L’entreprise américaine SpaceX a officiellement fait son entrée en Bourse, dans le cadre d’une introduction dont la demande a atteint des niveaux historiques. L’opération, très attendue par les marchés financiers depuis plusieurs semaines, a été bouclée avec un prix de souscription fixé à 135 dollars par action, ce qui valorise le groupe spécialisé dans l’aérospatial à environ 1 770 milliards de dollars.

Dès l’ouverture des premiers échanges, les actions de la société fondée par Elon Musk ont été l’objet d’une forte volatilité, portées par un afflux massif d’ordres de la part d’investisseurs particuliers et institutionnels. Selon plusieurs observateurs, il s’agit de l’une des introductions en Bourse les plus disputées de l’histoire récente, comparable à celle de grandes entreprises technologiques comme Alibaba ou Meta.

Un engouement qui dépasse Wall Street

La frénésie autour de cette cotation ne s’est pas limitée aux cercles traditionnels de la finance new-yorkaise. Des fonds souverains du Golfe, notamment en provenance d’Arabie saoudite et des Émirats arabes unis, figurent parmi les investisseurs ayant manifesté un intérêt pour l’opération. Ces derniers mois, plusieurs fonds du Moyen-Orient auraient approché la direction de SpaceX en vue d’une participation significative au capital, dans le cadre de leur stratégie de diversification vers les secteurs de haute technologie.

Les banques se bousculent

La répartition des rôles bancaires pour piloter l’introduction a également été un enjeu de taille. Plusieurs grandes banques de Wall Street se sont disputé les mandats de teneurs de livre, conscients du prestige et des commissions substantielles liés à une telle opération. Au final, un consortium de banques d’investissement de premier plan a été retenu pour coordonner la mise sur le marché. Ce volet de l’opération a été marqué par des tensions et des négociations serrées, reflet de l’importance que représente SpaceX pour le paysage boursier.

Une demande record dès la phase de souscription

Dès l’ouverture de la période de souscription, les ordres ont afflué en nombre bien supérieur au nombre d’actions mises à disposition. La clôture des ordres, initialement prévue pour une date donnée, a suscité un afflux massif de la part d’investisseurs particuliers souhaitant obtenir une allocation. Ce phénomène a été amplifié par l’exposition médiatique d’Elon Musk et l’image de marque de SpaceX, perçue comme un acteur incontournable de la conquête spatiale privée.

Des perspectives financières contrastées

Si l’enthousiasme est palpable, certains analystes restent prudents quant aux fondamentaux de l’entreprise. SpaceX affiche des revenus en forte croissance grâce à ses activités de lancement de satellites (notamment avec Starlink) et à ses contrats avec la NASA et d’autres agences spatiales. Toutefois, les coûts de développement élevés, liés notamment au programme Starship, pèsent sur la rentabilité à court terme. Cette situation n’a pas refroidi les ardeurs des investisseurs, qui misent sur le potentiel de croissance à long terme du secteur spatial.

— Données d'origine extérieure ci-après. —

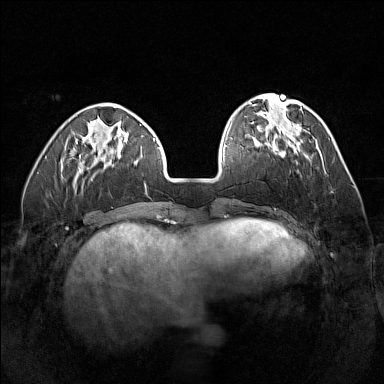
Breast MRI (dynamic contrast-enhanced), one axial slice. Slice 45 of 160 in the series (ordered by position). Dynamic contrast-enhanced series, time point 2 of 7 at this slice position (early post-contrast). 1.5 T. TE 1.8 ms, TR 5 ms. 1 mm slice thickness. 384 × 384 image matrix. Female patient.
Structures marked on this image (semi-automatic segmentation, software-assisted and operator-edited):
- enhancing-tissue mask used for the functional tumour volume (all voxels passing the contrast-enhancement thresholds inside the analysis volume; usually the tumour): bounding box [x1, y1, x2, y2] px = [271, 145, 309, 164]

Un test pour le marché des introductions

Cette mise sur le marché intervient dans un contexte où les introductions en Bourse aux États-Unis connaissent un certain regain après une période de relative atonie. Le succès de SpaceX pourrait ouvrir la voie à d’autres entreprises du secteur spatial ou de la tech souhaitant profiter de l’appétit des investisseurs pour les valeurs de croissance. À l’inverse, une contre-performance après les premiers échanges pourrait tempérer cet enthousiasme.

Impact sur les indices boursiers

En raison de sa taille, SpaceX devrait être intégrée dans plusieurs grands indices boursiers américains dans les semaines suivant sa cotation. Cette perspective a déjà entraîné des ajustements de la part des fonds indiciels, qui doivent se positionner pour refléter la nouvelle pondération. Les gérants d’actifs anticipent des flux d’achats mécaniques importants lors de l’entrée effective de l’action dans les indices.

En résumé, l’entrée en Bourse de SpaceX marque un tournant pour l’industrie spatiale et pour les marchés financiers. La demande record témoigne de l’attrait du public pour une entreprise qui incarne l’innovation et l’ambition technologique, mais aussi de l’appétit pour le risque des investisseurs dans un contexte économique incertain.